The defendants rejected the provision of the order on three grounds:
- The deceased made adequate provision for the plaintiff through the child support payments
- The deceased had no relationship with the plaintiff and only had ‘bare paternity’
- The plaintiff is an adult who can take care of himself
They alternatively claimed that the provision should not be any more than $1 million. This ceiling on damages has now been smashed by this decision.

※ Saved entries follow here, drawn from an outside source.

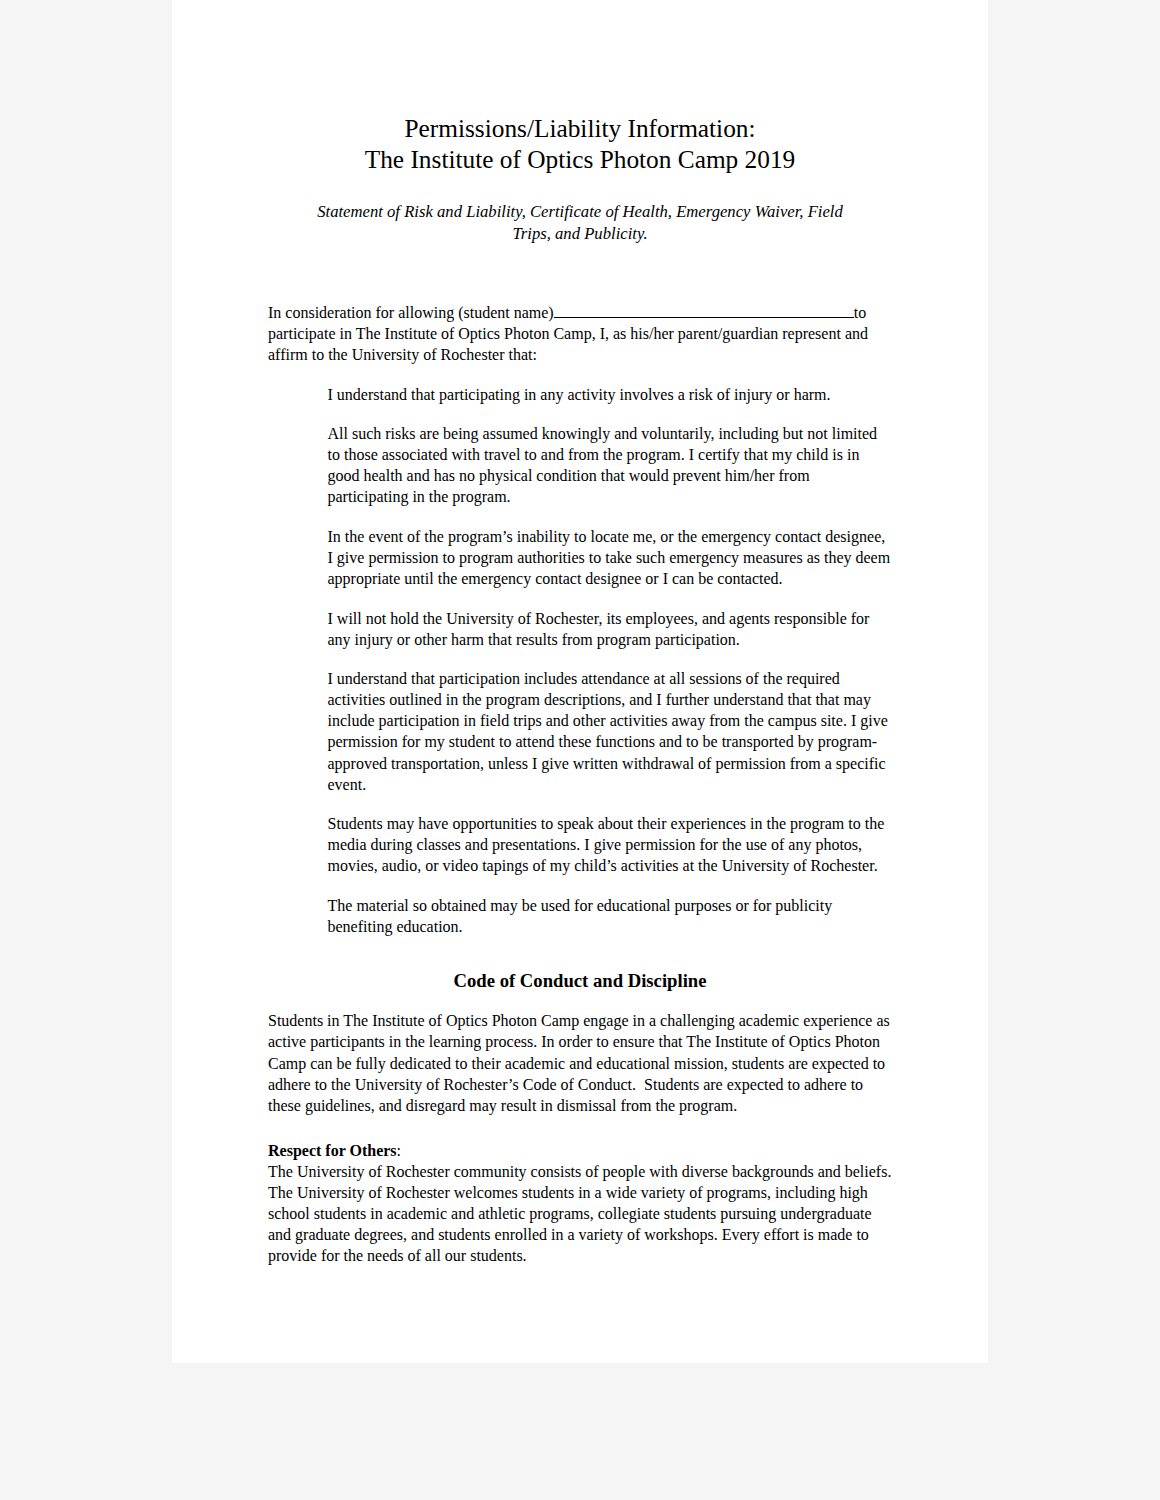Permissions/Liability Information:
The Institute of Optics Photon Camp 2019
Statement of Risk and Liability, Certificate of Health, Emergency Waiver, Field Trips, and Publicity.
In consideration for allowing (student name) to participate in The Institute of Optics Photon Camp, I, as his/her parent/guardian represent and affirm to the University of Rochester that:
I understand that participating in any activity involves a risk of injury or harm.
All such risks are being assumed knowingly and voluntarily, including but not limited to those associated with travel to and from the program. I certify that my child is in good health and has no physical condition that would prevent him/her from participating in the program.
In the event of the program’s inability to locate me, or the emergency contact designee, I give permission to program authorities to take such emergency measures as they deem appropriate until the emergency contact designee or I can be contacted.
I will not hold the University of Rochester, its employees, and agents responsible for any injury or other harm that results from program participation.
I understand that participation includes attendance at all sessions of the required activities outlined in the program descriptions, and I further understand that that may include participation in field trips and other activities away from the campus site. I give permission for my student to attend these functions and to be transported by program-approved transportation, unless I give written withdrawal of permission from a specific event.
Students may have opportunities to speak about their experiences in the program to the media during classes and presentations. I give permission for the use of any photos, movies, audio, or video tapings of my child’s activities at the University of Rochester.
The material so obtained may be used for educational purposes or for publicity benefiting education.
Code of Conduct and Discipline
Students in The Institute of Optics Photon Camp engage in a challenging academic experience as active participants in the learning process. In order to ensure that The Institute of Optics Photon Camp can be fully dedicated to their academic and educational mission, students are expected to adhere to the University of Rochester’s Code of Conduct. Students are expected to adhere to these guidelines, and disregard may result in dismissal from the program.
Respect for Others:
The University of Rochester community consists of people with diverse backgrounds and beliefs. The University of Rochester welcomes students in a wide variety of programs, including high school students in academic and athletic programs, collegiate students pursuing undergraduate and graduate degrees, and students enrolled in a variety of workshops. Every effort is made to provide for the needs of all our students.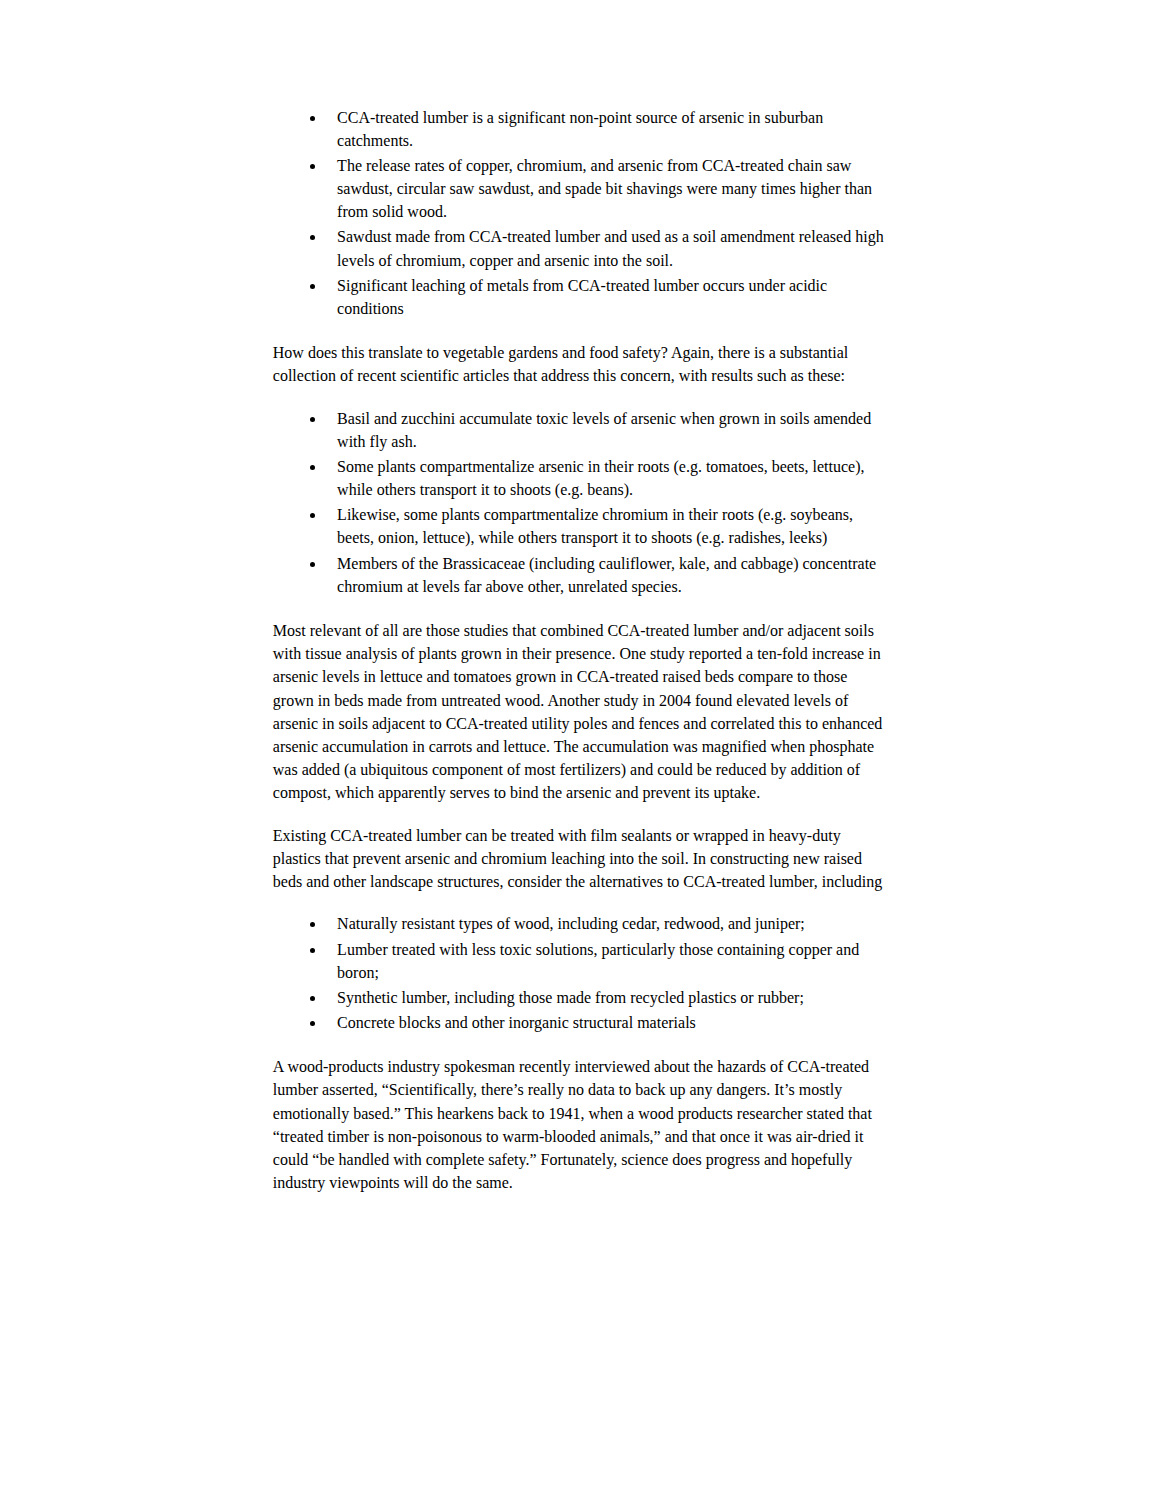CCA-treated lumber is a significant non-point source of arsenic in suburban catchments.
The release rates of copper, chromium, and arsenic from CCA-treated chain saw sawdust, circular saw sawdust, and spade bit shavings were many times higher than from solid wood.
Sawdust made from CCA-treated lumber and used as a soil amendment released high levels of chromium, copper and arsenic into the soil.
Significant leaching of metals from CCA-treated lumber occurs under acidic conditions
How does this translate to vegetable gardens and food safety? Again, there is a substantial collection of recent scientific articles that address this concern, with results such as these:
Basil and zucchini accumulate toxic levels of arsenic when grown in soils amended with fly ash.
Some plants compartmentalize arsenic in their roots (e.g. tomatoes, beets, lettuce), while others transport it to shoots (e.g. beans).
Likewise, some plants compartmentalize chromium in their roots (e.g. soybeans, beets, onion, lettuce), while others transport it to shoots (e.g. radishes, leeks)
Members of the Brassicaceae (including cauliflower, kale, and cabbage) concentrate chromium at levels far above other, unrelated species.
Most relevant of all are those studies that combined CCA-treated lumber and/or adjacent soils with tissue analysis of plants grown in their presence. One study reported a ten-fold increase in arsenic levels in lettuce and tomatoes grown in CCA-treated raised beds compare to those grown in beds made from untreated wood. Another study in 2004 found elevated levels of arsenic in soils adjacent to CCA-treated utility poles and fences and correlated this to enhanced arsenic accumulation in carrots and lettuce. The accumulation was magnified when phosphate was added (a ubiquitous component of most fertilizers) and could be reduced by addition of compost, which apparently serves to bind the arsenic and prevent its uptake.
Existing CCA-treated lumber can be treated with film sealants or wrapped in heavy-duty plastics that prevent arsenic and chromium leaching into the soil. In constructing new raised beds and other landscape structures, consider the alternatives to CCA-treated lumber, including
Naturally resistant types of wood, including cedar, redwood, and juniper;
Lumber treated with less toxic solutions, particularly those containing copper and boron;
Synthetic lumber, including those made from recycled plastics or rubber;
Concrete blocks and other inorganic structural materials
A wood-products industry spokesman recently interviewed about the hazards of CCA-treated lumber asserted, “Scientifically, there’s really no data to back up any dangers. It’s mostly emotionally based.” This hearkens back to 1941, when a wood products researcher stated that “treated timber is non-poisonous to warm-blooded animals,” and that once it was air-dried it could “be handled with complete safety.” Fortunately, science does progress and hopefully industry viewpoints will do the same.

The decision on a ‘notional estate’
Justice Lindsay stated [at 56]:
“No provision was made for the plaintiff in the deceased’s will. Neither a person guided by wisdom and justice, nor a person guided by current community standards, could reasonably conclude that the deceased’s bare payment of child support payments, under compulsion of law, has left the plaintiff with adequate provision, etc, from the estate, or notional estate, of a father of the deceased’s affluence. The plaintiff is a young man, unaided by paternal support beyond child support payments, who certainly has the advantages of youth and potential, but accompanied by a lack of substantial wealth that commonly accompanies youth. The defendants’ primary case (that the plaintiff’s summons should be dismissed) must fail.”
The Court held that provision for Mr Cameron come out of the ‘notional estate’ of the deceased. This is a concept unique to NSW in Australia and applies where the deceased may have kept his estate small by leaving his assets in trusts set up while he was alive. ‘Notional estate’ means that attempts to keep estate assets ‘out of harm’s way’ may well not succeed.
The sum of $1.75 million was awarded (with some costs). We understand that this is a record award for such a case in NSW.
These types of issues can be addressed earlier with some good estate planning, as we are doing in other cases for our clients.